In order to prove that triangles are congruent, all the angles and sides have to be congruent. What if we aren't given any angles? We can use the SSS postulate (which has no A's—unlike your geometry tests). If all the sides are congruent, then the two triangles are congruent.
So are all the sides congruent? We're given that AB ≅ BC ≅ AD ≅ CD. Two of the sides match, but that isn't enough to prove congruence. What about the third side, AC? It's a side for both ∆ABC and ∆ADC, and it' congruent to itself, for sure. That means all three sides are congruent to one another, meaning ∆ABC ≅ ∆ADC.
Is it true that ∆HMR ≅ ∆ATP?
To prove that triangles are congruent, we can use either the SSS postulate or the SAS postulate (or we can find all the angles and sides, but why waste time?). We know that HM ≅ AT and MR ≅ TP.
Two sides are good, but not good enough. We need either another side or the included angles, and we have neither. The answer is that ∆HMR and ∆ATP might be congruent or not congruent, but we have no way of being sure unless we're given more information.
If X bisects VZ and WY, is it true that ∆VWX ≅ ∆ZYX?

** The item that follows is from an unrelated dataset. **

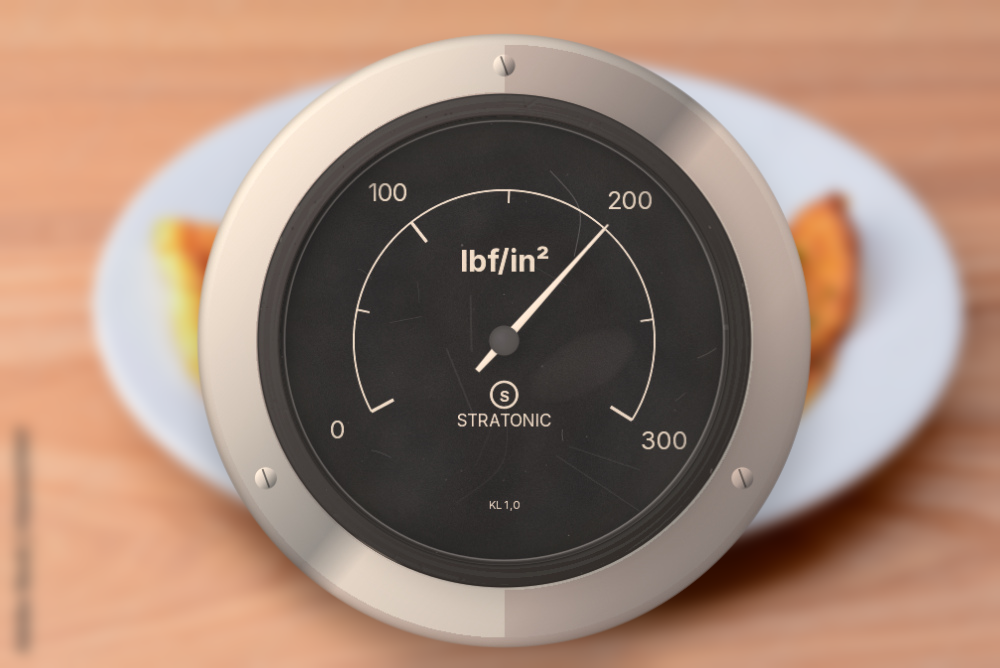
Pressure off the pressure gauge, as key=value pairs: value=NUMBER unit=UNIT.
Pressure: value=200 unit=psi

A bisector splits something into two equal halves, so it's useful to know that X bisects VZ and WY. That means WX ≅ XY and VX ≅ XZ. Two sides of the triangles are congruent to one another, but that's not enough to prove that the triangles are congruent. Yet.
We'll move on to angles. Can we say anything about ∠VXW and ∠YXZ? They aren't just vertical-facing angles; they're actually vertical angles. Since vertical angles are congruent, we can say that ∠VXW ≅ ∠YXZ.
Two congruent sides and congruent included angles? That's a recipe just reeking with sass. Or maybe just SAS. In that case, ∆VWX ≅ ∆ZYX.